Shakespeare’s History Plays at the Guthrie

The Guthrie’s staging of three of William Shakespeare’s history plays (Richard II, Henry IV, and Henry V) offers far more than just a monumental theatrical bonanza (we’re lucky if we get more than one of the Bard’s plays per season): the juxtaposition of the three distinct plays allows audiences to witness some of the true genius of English’s greatest playwright.  When viewing any single play, one gets only a superficial look at the story and the craft used to tell it.  While each of these plays is exquisite in their own right, it is only when they are played side-by-side that we can see how the very means of telling of the stories reflects the nature of the characters and events taking place within the story of the Plantagenet kings.  

In Richard II–played with remarkable range and tenderness by Tyler Michaels King–we see a tyrannical monarch steeped in the vestments and heraldry of the office and deeply convinced of his own divinity, only to be torn asunder by an upstart with the love of the people and the nobility on his side.  Richard II is as much about the fall of King Richard as it is the rise of Henry Bolingbroke and what it means to be a king.  William Sturdivant plays the strong-willed Henry with great zeal and intensity, especially as his ascension becomes assured.  As King Richard grapples with his fall from power, we see him explore and ultimately find his humanity, and in so doing, achieve a return to grace (if not the throne) that is sublime to behold.  Told entirely in verse, this play is the most formal in tone and structure of the three and reflects the solemnity of the events, but also the power and magnitude of the monarchy.  
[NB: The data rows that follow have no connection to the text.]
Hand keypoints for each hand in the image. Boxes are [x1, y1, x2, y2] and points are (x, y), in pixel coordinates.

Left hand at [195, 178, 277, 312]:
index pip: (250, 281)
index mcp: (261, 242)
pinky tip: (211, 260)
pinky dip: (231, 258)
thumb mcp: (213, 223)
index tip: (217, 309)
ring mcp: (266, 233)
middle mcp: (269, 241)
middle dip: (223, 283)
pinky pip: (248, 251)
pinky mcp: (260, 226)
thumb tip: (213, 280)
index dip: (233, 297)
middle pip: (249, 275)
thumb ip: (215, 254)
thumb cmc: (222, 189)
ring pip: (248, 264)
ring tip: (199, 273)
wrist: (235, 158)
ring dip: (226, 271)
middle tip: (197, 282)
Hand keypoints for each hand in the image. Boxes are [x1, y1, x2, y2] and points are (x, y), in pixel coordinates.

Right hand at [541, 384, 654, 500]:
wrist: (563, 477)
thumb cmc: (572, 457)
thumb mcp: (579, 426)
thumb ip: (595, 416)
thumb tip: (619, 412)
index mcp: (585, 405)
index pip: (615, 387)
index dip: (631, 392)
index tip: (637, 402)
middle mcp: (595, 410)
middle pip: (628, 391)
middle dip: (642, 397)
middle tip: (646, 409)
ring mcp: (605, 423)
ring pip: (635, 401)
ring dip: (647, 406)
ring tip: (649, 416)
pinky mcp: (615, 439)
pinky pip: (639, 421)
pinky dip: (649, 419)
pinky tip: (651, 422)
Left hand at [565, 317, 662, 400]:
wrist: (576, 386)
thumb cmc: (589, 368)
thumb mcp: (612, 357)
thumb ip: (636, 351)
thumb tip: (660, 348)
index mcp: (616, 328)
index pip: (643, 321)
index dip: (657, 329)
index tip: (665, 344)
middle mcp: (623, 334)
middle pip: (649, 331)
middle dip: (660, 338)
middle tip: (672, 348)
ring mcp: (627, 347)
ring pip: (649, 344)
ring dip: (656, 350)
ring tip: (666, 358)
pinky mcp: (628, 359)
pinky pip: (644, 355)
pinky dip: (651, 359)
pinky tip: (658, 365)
Henry IV is as different a play from the staid, structural Richard II as the new king, Henry Bolingbroke is from the overthrown King Richard.  Loud, boisterous, and full of life, we see the king’s son and heir, Prince Hal, reveling in a lowly Eastcheap tavern with a band of rabble who offer a stark contrast from the decorum and intrigues of the royal court.  Providing welcome comic relief, the jovial and ignominious John Fallstaff is at times an object of ridicule, and at others a father figure with deep loyalties to the young prince.  Originally written as two separate plays, Guthrie artistic director Joe Haj and dramaturg Carla Steen combined Parts 1 and 2 into a single piece for this run (as much to save time as to spare the actors).  This makes for a leaner, more finely tuned product overall, but the tone and soul of the plays stays the same.  Later, as the rebellion is quashed and the action turns to the line of succession, we see King Henry in failing health and Prince Hal transformed by the weight of what he must take on as King.  Again, Sturdivant plays Henry IV, but this time as a more weary, regretful monarch, particularly when it comes to his wayward son.  Daniel Jose Molina plays his transitional role with relish.  Watching him is a delight!  In the early acts, Molina can command a scene with just his posture and facial expressions, and he puts this gift to work as his character grows from a prodigal prince into a stately king.
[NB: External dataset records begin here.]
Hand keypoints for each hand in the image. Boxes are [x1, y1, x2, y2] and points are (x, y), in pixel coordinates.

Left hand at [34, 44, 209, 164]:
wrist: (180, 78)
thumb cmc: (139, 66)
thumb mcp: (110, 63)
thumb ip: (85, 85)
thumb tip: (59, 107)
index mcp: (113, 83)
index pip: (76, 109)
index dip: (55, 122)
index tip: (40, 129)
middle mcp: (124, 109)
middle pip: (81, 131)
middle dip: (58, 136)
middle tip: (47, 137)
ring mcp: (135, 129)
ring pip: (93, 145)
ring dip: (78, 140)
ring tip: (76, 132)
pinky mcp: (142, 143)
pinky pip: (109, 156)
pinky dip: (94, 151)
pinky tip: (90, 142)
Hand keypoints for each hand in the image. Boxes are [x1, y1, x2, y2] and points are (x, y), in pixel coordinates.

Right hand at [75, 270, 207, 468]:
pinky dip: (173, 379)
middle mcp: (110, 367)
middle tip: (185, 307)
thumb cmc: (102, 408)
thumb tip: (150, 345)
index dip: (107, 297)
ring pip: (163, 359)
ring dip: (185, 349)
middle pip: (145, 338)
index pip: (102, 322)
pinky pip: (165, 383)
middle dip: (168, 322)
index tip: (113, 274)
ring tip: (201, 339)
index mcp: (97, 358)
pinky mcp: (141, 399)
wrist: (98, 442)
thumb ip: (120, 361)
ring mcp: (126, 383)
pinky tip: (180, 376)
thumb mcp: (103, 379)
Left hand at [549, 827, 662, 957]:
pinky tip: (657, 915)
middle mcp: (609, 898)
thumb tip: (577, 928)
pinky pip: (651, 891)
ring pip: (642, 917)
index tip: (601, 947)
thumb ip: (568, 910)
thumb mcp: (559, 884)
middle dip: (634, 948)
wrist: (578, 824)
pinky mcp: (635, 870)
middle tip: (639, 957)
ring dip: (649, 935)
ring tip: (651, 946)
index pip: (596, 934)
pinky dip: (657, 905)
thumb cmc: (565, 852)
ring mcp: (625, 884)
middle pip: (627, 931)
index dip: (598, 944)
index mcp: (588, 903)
And just like that, the stage is set for Henry V. Arguably the most accessible of the three plays, there is little political intrigue and the audience is guided from the start by a Greek chorus that sets the stage and acts as a narrator throughout.  While such a chorus would normally be expected to expound on the hubris of kings, with little in the way of political intrigue or moral dilemmas, Henry V is all about Hal’s continued rise from rapscallion prince without the expected tragic downfall.  The king, now firmly in control of the throne sets forth to France to show he is no dilettante pretender, culminating in the famous Battle of Agincourt, in which the weary, outnumbered English rout the French army on their own turf.  Molina returns in the lead role as Henry V and does it every bit of justice it deserves.  If you go to only one of the three plays, see this for the Crispin’s Day speech alone.

Audiences have multiple opportunities from now through May 25 to take in this once-in-a-generation event, and unlike the recent solar eclipse, it doesn’t even matter if the weather is cloudy!  You can purchase tickets to a single play, or a package for all three plays, including one more single-day three-show marathon on May 18.  I cannot recommend enough that you take advantage of this opportunity to see this extraordinary theatrical undertaking.  Not only do you get the chance to see three fantastic performances in rapid succession (unheard of outside of a Shakespeare festival), you get to see a cast of fantastic players in rotating repertory (meaning they all take on other roles as their characters shuffle off this mortal coil), making it feel even more like what audiences would have seen in the 16th century.  Get tickets now!